(Beginning of READING PASSAGE)
Program Eases EC Crowding, Offers Speedier, Specialized Care
Thomas Street Urgent Care Center diverts thousands from hospitals

When an AIDS patient needed emergency care, she went to Thomas Street Health Center first. Unsure of the quality of care she would receive, she was pleasantly surprised to find specialized care delivered timely, knowledgeably and efficiently.

Today, HIV/AIDS patients have an alternative to going to the emergency centers at Ben Taub or Lyndon B. Johnson general hospitals. Instead, they go to the newly created Thomas Street Health Center Urgent Care Center, also known as the “treatment room.”

The staff-driven Thomas Street program subscribes to the Harris County Hospital District’s values of “We believe the patient is always first,” and “We respond to challenges rapidly with innovation and enthusiasm.”

The idea for the urgent care center was born in 2002 as a clinical alternative to emergency rooms when Dr. Gus Krucke, an Assistant Professor at The University of Texas Health Science Center at Houston, came aboard. Six months after he started at Thomas Street, staff began preparing for the new area.

It is now a large eight-bed treatment space on the second floor.

Procedures range from removing sutures to giving nebulizer treatments to performing biopsies and lumbar punctures, among others. Krucke, who is dual board certified in internal and emergency medicine, oversees the provision of antibiotics, transfusions and chemotherapy.

“We’re not an emergency center, but we can do most urgent-care procedures provided in the EC,” Krucke
said. “The urgent care center is great—it allows the EC to focus on real emergencies. Therefore, critical patients don’t spend hours waiting in a busy EC, and it eases the burdens on the hospitals.”

Before Krucke worked in the center full time, patients were tended by nurses. But Krucke helped with procedures two to
three times a week.
(End of READING PASSAGE)
= PROBLEMS TO WORK ON =
a: Copy everything from "The staff-driven Thomas" down to "the second floor." in the Thomas Street article, swapping "eight-bed" for "ten-bed".
b: According to the Thomas Street article, in what year was the idea for the urgent care center born?
The listing is separate material, not part of the Thomas Street article.
(Beginning of RAW DATA)
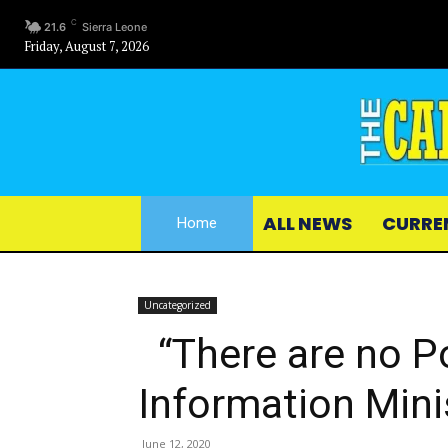
C
21.6
Sierra Leone
Friday, August 7, 2026
ALL NEWS
CURRE
Home
Uncategorized
“There are no Pol
Information Mini
June 12, 2020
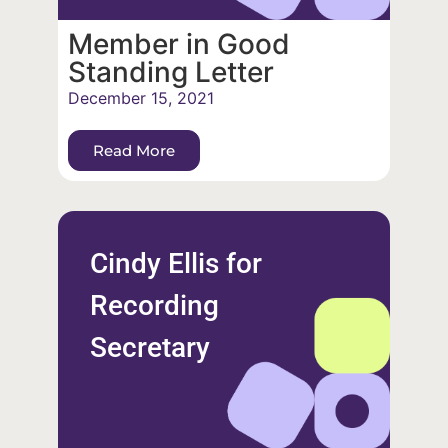
Member in Good
Standing Letter
December 15, 2021
Read More
Cindy Ellis for
Recording
Secretary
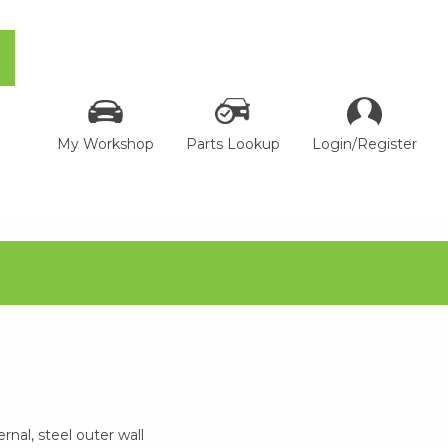
My Workshop
Parts Lookup
Login/Register
rnal, steel outer wall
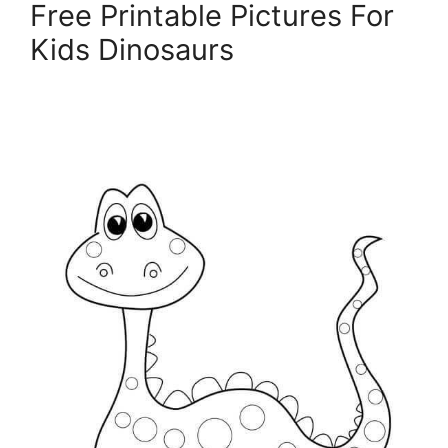
Free Printable Pictures For
Kids Dinosaurs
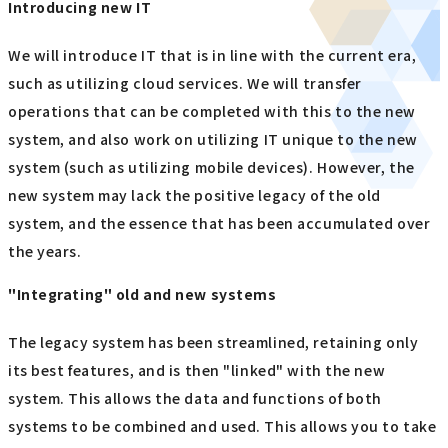
Introducing new IT
We will introduce IT that is in line with the current era,
such as utilizing cloud services. We will transfer
operations that can be completed with this to the new
system, and also work on utilizing IT unique to the new
system (such as utilizing mobile devices). However, the
new system may lack the positive legacy of the old
system, and the essence that has been accumulated over
the years.
"Integrating" old and new systems
The legacy system has been streamlined, retaining only
its best features, and is then "linked" with the new
system. This allows the data and functions of both
systems to be combined and used. This allows you to take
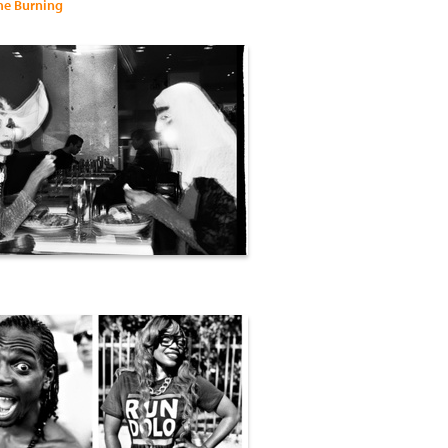
me Burning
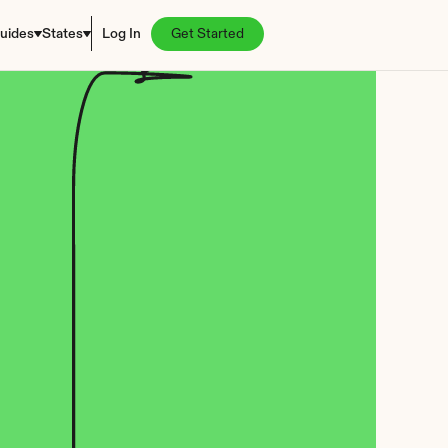
uides
States
Log In
Get Started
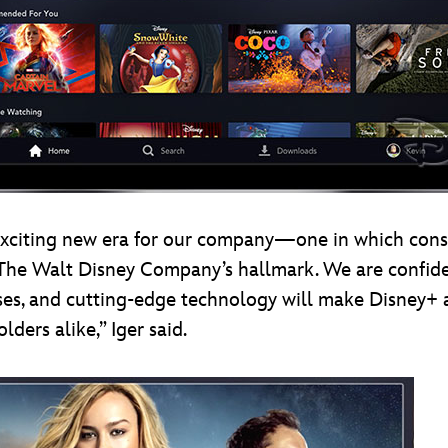
exciting new era for our company—one in which consu
is The Walt Disney Company’s hallmark. We are confid
hises, and cutting-edge technology will make Disney+ 
ders alike,” Iger said.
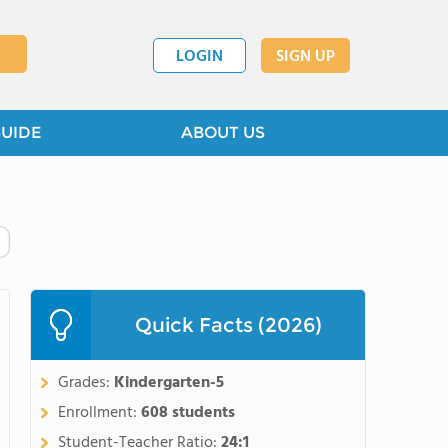
LOGIN
SIGN UP
GUIDE
ABOUT US
Quick Facts (2026)
Grades:
Kindergarten-5
Enrollment:
608 students
Student-Teacher Ratio:
24:1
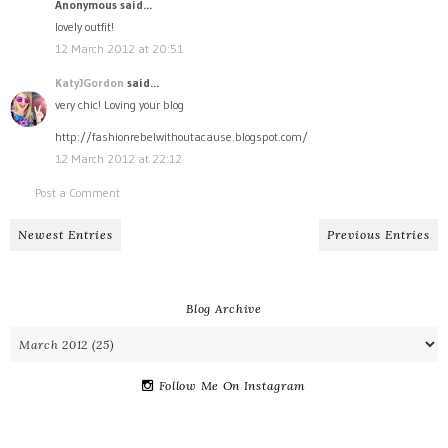
Anonymous said...
lovely outfit!
12 March 2012 at 20:51
KatyJGordon
said...
very chic! Loving your blog
http://fashionrebelwithoutacause.blogspot.com/
12 March 2012 at 22:12
Post a Comment
Newest Entries
Previous Entries
Blog Archive
Follow Me On Instagram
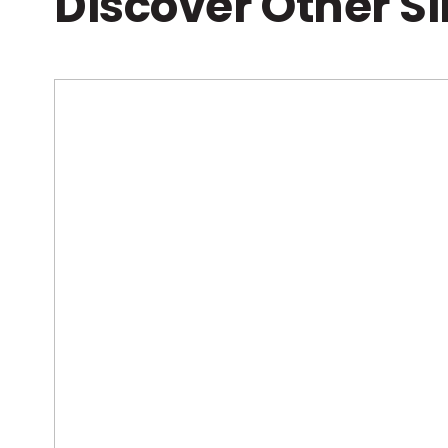
Discover Other S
(End of RAW DATA)
= ACTIVITY ANSWERS =
a:
The staff-driven Thomas Street program subscribes to the Harris County Hospital District’s values of “We believe the patient is always first,” and “We respond to challenges rapidly with innovation and enthusiasm.”

The idea for the urgent care center was born in 2002 as a clinical alternative to emergency rooms when Dr. Gus Krucke, an Assistant Professor at The University of Texas Health Science Center at Houston, came aboard. Six months after he started at Thomas Street, staff began preparing for the new area.

It is now a large ten-bed treatment space on the second floor.

b: 2002